“Hey, dude,” the dog says, looking concerned. “We need to talk.”
“Yeah? What’s up?”
“Look, it’s great that you’re transcribing the human puppy’s stories into Twitter and all, but I’m feeling left out. I’ve got my own Twitter account and all, but you hardly ever type any of my tweets any more. I have to do it myself, and it’s hard to be witty when you have to type with your nose.”
“I’m sorry. Is there something specific you’d like to tweet about?”
“Well, yeah,” she says, in a tone like I’ve said something stupid. “I mean, obviously, we have a new book about relativity. And look at this picture– we’re in a cool physics lab! I want to tweet about physics!”
“OK, we can do that. Anything specific you have in mind?”
“Ummmm… no. But I bet somebody else could come up with physics things for me to talk about, if you asked them…”
——
Which is how we got to here. So, here’s the deal: If you’re on Twitter, ask a physics question of Emmy using either her Twitter name (@queen_emmy) or the hashtag #dogphysics, and she’ll answer.
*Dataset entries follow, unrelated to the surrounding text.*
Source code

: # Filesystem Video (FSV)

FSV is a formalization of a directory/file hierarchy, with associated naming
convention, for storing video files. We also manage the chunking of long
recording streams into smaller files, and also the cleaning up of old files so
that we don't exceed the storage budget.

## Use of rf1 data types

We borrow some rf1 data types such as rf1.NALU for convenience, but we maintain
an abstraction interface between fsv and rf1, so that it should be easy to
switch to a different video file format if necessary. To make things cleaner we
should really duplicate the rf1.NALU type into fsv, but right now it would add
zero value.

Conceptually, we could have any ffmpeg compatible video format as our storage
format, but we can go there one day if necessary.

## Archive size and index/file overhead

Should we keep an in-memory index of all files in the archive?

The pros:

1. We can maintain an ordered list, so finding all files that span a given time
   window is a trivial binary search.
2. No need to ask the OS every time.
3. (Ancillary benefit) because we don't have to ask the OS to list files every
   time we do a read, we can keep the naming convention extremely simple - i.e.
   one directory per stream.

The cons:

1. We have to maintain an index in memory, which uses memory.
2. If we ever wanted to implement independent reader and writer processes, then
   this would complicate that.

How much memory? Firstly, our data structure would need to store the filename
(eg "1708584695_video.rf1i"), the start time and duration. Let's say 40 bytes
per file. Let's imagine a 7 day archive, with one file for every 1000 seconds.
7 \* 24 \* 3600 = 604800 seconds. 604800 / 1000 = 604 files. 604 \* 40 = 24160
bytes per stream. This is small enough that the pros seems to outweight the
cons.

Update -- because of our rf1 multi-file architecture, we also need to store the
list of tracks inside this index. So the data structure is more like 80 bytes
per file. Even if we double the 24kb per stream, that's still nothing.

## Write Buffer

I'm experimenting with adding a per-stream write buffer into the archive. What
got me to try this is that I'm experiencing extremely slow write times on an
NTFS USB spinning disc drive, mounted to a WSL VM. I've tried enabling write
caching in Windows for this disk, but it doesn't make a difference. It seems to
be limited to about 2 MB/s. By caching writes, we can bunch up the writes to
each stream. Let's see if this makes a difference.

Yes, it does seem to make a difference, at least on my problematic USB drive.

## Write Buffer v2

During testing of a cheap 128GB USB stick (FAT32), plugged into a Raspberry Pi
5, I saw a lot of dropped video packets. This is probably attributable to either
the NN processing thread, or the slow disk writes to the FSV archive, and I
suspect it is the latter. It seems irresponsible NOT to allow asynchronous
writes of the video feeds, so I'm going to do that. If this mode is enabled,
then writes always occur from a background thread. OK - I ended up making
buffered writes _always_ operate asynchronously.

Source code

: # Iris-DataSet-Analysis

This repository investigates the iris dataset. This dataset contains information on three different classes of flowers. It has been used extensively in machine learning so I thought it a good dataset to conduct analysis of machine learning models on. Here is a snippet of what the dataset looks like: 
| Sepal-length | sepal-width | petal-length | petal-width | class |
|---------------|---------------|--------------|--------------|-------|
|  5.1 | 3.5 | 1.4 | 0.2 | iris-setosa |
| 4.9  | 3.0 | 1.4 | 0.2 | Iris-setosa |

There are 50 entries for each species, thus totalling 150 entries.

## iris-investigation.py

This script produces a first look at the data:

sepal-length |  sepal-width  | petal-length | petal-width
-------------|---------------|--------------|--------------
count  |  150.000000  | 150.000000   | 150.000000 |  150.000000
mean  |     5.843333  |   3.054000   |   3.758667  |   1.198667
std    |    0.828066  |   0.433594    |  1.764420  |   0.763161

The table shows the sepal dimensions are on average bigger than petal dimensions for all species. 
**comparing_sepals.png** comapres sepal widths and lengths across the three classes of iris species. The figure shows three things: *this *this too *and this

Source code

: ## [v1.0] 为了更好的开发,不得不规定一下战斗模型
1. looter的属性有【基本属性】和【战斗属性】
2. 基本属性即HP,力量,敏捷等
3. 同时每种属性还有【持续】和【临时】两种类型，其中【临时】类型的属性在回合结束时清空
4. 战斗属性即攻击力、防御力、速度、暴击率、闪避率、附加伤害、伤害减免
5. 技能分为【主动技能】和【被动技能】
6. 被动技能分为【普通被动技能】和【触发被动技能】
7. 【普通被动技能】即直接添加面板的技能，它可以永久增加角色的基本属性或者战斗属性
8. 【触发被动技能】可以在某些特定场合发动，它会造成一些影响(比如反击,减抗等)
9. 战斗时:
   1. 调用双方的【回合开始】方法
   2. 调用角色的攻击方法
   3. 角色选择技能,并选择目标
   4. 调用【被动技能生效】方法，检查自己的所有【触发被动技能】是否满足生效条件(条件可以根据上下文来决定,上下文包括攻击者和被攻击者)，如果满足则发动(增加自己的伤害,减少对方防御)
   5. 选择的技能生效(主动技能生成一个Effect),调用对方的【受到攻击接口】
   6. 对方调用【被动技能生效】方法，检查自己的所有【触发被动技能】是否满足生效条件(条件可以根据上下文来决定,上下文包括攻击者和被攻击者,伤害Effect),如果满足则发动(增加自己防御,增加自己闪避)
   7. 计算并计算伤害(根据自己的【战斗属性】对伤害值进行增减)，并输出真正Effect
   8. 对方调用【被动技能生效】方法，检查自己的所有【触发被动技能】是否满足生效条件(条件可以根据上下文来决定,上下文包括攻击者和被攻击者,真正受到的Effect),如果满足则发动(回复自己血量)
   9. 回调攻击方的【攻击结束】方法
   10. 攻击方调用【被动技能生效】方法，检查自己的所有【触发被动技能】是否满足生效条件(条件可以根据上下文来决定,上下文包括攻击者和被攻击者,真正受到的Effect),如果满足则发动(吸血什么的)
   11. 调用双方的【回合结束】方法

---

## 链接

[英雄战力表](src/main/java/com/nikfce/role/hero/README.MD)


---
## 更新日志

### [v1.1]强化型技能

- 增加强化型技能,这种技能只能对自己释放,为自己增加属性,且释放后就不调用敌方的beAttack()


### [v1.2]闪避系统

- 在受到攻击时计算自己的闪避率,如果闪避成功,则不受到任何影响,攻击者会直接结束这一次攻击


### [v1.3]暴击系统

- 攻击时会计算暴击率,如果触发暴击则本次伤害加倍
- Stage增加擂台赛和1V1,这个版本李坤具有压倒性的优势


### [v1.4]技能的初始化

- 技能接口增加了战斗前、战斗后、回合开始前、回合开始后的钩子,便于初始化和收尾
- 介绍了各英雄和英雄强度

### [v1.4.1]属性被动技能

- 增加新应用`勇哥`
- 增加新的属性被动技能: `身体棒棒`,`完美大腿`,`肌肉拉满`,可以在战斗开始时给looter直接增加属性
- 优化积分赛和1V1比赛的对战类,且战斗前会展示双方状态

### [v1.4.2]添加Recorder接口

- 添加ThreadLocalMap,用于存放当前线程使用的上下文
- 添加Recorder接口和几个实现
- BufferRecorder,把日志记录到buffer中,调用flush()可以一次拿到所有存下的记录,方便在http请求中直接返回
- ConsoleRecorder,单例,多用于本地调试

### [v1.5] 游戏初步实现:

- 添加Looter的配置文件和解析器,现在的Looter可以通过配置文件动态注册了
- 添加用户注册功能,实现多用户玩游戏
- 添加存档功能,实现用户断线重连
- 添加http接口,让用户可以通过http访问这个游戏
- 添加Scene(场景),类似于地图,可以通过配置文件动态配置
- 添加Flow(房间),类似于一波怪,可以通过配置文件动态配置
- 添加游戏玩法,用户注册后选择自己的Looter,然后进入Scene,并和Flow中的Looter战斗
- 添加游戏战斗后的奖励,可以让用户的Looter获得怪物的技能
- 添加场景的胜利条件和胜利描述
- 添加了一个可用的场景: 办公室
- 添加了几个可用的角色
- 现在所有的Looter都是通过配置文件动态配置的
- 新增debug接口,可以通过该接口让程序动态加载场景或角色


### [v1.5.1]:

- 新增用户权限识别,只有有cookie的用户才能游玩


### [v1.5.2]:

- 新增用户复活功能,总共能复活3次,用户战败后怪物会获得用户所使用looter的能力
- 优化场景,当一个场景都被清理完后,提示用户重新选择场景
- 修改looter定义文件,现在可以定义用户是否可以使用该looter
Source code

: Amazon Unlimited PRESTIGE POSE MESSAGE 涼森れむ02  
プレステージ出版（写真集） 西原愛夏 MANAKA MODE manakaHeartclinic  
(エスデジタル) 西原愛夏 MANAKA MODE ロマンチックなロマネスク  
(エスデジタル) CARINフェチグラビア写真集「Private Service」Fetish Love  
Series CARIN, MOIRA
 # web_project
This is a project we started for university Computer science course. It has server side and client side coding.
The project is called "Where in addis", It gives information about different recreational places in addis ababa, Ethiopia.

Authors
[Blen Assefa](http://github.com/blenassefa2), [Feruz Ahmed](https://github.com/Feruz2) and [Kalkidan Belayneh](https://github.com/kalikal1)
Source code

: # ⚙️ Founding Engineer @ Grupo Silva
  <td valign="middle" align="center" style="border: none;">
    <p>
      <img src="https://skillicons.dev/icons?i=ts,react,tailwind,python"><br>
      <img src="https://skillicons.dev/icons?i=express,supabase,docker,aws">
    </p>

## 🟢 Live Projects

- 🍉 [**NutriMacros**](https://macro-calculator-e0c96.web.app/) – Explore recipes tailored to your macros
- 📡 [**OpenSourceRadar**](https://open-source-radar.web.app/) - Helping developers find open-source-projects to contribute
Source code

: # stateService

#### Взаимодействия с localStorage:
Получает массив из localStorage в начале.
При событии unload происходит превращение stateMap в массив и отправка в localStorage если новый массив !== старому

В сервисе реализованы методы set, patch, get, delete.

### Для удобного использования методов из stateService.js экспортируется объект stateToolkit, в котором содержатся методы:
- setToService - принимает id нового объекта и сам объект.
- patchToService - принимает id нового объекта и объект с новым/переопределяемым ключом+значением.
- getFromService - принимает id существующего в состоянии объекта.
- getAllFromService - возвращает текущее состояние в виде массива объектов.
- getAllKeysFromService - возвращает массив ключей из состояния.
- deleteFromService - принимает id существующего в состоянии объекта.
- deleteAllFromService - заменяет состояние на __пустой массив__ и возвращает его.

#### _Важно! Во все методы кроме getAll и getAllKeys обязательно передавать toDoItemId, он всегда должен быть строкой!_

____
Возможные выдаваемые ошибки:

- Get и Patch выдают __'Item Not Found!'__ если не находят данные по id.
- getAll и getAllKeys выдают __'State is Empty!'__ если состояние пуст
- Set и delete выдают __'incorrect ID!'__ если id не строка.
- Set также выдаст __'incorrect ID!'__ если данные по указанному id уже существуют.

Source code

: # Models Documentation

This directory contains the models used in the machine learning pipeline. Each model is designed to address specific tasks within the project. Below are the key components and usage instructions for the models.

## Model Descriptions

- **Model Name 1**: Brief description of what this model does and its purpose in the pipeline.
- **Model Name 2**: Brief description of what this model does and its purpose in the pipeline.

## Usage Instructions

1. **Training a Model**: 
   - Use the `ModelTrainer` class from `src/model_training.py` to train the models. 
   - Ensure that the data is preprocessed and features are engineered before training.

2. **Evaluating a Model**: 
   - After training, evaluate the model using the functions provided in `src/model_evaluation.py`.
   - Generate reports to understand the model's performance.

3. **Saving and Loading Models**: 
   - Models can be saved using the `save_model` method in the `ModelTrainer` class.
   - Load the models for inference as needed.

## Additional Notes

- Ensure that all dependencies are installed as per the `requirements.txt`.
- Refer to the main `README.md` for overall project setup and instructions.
Ever wondered how a dog would explain general relativity? The second law of thermodynamics? Why cats land on their feet, even when you chase them off a high place really fast? Ask your question, and I’ll give you her response.
(This ought to be good for a few hours of procrastinatory activity, at least…)
Is she actually ON THE OPTICAL TABLE?!?
She’s on the optical table, but in a part where there aren’t any optics (next to the Zeeman slower). The nearest mirror is probably a meter away, on the other side of some electronics.